HAGUE AGREEMENT COULD
GIVE US PATENT OWNERS
We previously discussed how the new Geneva Act of the Hague Agreement Concerning the International Registration of Industrial Designs lets applicants file only one international application for design protection with either the US Patent and Trademark Office or the World Intellectual Property Organization (WIPO).
A single filing can lead to the protection of industrial designs in more than 64 jurisdictions (with more in the works), including the US, the EU, Japan, and Korea.
The Hague Agreement went into effect on May 13, so we’re taking a closer look at the process and some of its benefits.
When WIPO publishes Hague Treaty design applications, the relevant jurisdictions have either 12 months (for example, in the case of the US) or six months (for example, in the case of the EU) to refuse protection. If there is no substantive objection, then the registration will have the same effect as if the registration had been made under the jurisdiction’s local laws.
The publication process is fast – within several weeks of the receipt of the application.
Under US law, under certain conditions a patent owner can collect “reasonable” royalties for infringement that occurs between the time that a patent application is published and the date that the patent is granted.
35 U.S.C. § 154, section (d) details the conditions under which this right to royalties applies. One of the requirements is that:
The right … to obtain a reasonable royalty shall not be available under this subsection unless the invention as claimed in the patent is substantially identical to the invention as claimed in the published patent application.
The problem with that for utility patents is that during the patent examination process claims are often cancelled or amended – so the invention described in the patent as granted isn’t “substantially identical” to the invention as described in the patent application.

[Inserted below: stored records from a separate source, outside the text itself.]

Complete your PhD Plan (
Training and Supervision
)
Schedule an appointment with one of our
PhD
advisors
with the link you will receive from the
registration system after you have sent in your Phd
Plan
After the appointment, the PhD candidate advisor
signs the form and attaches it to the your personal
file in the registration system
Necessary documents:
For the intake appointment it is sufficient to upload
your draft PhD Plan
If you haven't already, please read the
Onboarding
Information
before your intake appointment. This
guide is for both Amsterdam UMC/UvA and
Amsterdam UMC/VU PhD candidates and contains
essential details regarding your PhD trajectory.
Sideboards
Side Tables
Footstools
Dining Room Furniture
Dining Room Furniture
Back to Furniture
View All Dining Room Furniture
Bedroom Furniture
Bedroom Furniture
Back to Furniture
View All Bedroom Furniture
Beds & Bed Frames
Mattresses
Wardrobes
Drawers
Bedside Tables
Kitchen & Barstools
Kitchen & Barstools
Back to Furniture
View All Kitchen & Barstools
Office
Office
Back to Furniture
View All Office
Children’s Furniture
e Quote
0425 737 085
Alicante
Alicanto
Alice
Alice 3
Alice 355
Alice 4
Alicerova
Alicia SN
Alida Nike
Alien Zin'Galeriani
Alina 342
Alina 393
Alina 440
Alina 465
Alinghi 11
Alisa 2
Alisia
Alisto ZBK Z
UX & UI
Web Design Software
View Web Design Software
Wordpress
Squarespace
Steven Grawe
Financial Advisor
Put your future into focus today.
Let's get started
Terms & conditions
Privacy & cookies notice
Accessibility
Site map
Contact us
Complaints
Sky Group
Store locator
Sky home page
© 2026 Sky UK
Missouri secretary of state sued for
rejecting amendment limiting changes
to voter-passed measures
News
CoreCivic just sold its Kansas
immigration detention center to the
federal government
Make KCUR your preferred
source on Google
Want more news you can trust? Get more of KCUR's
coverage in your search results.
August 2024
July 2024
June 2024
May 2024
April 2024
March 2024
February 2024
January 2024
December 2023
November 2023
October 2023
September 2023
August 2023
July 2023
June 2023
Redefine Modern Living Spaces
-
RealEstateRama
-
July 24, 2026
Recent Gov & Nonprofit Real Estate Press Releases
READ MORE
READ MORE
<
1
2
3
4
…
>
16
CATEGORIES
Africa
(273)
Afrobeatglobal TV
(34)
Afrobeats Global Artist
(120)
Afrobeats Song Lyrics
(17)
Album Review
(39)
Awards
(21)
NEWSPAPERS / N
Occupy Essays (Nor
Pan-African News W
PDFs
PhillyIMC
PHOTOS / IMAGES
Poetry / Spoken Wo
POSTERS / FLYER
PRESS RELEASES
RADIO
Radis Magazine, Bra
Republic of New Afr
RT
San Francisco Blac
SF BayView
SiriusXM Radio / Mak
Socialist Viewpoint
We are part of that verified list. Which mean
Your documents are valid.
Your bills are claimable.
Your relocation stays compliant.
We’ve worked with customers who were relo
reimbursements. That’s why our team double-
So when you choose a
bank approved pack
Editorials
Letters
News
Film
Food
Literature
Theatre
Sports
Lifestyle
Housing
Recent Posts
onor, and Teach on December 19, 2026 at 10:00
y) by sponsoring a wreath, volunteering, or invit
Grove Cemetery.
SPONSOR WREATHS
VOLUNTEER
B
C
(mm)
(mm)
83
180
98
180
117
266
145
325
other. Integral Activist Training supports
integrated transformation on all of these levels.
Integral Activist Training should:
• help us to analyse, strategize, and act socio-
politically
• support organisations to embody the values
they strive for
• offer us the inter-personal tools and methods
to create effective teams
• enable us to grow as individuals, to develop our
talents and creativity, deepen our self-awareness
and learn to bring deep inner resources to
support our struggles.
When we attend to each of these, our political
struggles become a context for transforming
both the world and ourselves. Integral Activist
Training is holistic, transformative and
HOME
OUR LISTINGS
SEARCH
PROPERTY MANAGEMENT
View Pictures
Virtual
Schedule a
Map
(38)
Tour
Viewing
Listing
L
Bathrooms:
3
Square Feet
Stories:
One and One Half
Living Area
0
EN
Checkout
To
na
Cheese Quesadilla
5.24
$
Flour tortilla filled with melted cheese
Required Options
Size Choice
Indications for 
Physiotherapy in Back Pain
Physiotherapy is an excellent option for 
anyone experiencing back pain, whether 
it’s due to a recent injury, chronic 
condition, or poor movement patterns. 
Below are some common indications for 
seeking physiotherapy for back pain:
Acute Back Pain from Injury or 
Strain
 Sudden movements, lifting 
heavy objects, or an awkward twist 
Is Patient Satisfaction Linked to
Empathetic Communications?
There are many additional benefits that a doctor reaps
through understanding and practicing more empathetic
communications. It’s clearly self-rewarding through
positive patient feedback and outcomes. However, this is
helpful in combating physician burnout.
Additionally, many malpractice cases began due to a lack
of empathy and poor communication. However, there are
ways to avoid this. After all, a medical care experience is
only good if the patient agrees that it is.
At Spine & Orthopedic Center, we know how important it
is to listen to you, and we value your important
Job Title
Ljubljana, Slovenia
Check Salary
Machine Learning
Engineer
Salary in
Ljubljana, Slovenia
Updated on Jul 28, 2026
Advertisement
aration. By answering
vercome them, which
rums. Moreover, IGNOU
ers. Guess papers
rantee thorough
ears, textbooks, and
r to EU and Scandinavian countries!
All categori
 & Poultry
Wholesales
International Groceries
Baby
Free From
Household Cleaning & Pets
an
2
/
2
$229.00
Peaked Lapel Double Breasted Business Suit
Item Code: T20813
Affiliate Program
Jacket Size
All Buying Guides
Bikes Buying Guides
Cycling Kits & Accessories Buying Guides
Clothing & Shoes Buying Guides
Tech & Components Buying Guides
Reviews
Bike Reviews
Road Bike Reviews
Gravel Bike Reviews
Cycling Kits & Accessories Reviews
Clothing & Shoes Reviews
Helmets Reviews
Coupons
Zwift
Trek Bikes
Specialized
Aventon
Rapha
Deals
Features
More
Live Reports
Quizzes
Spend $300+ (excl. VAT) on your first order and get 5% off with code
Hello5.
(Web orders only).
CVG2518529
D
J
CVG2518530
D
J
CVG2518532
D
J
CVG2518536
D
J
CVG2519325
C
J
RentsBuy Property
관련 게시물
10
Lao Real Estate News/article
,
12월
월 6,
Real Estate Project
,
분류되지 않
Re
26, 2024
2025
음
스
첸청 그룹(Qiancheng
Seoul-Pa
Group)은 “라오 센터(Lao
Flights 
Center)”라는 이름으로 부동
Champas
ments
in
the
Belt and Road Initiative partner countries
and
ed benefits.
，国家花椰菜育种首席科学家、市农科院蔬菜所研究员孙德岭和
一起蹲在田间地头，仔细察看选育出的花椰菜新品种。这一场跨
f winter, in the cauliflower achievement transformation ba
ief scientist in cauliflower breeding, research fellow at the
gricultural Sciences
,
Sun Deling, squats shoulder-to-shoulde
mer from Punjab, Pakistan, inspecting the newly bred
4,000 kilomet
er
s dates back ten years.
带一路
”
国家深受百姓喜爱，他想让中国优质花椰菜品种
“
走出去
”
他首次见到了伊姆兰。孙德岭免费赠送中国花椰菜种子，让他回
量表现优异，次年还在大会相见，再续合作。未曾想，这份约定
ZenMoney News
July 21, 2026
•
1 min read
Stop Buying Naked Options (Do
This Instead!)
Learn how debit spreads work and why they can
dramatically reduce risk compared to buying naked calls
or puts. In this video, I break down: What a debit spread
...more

But design patents have only a single patent claim, and this usually remains unaltered during the examination process. Thus, it’s far more likely that a design patent application would meet the “substantially identical” requirement.
Damages for infringement of a US design patent filed the usual way aren’t available until at least one year after the patent application is filed.
Thus, filing via the Hague Agreement procedure could give US design patent owners close to a year’s “head start” on royalties/damages.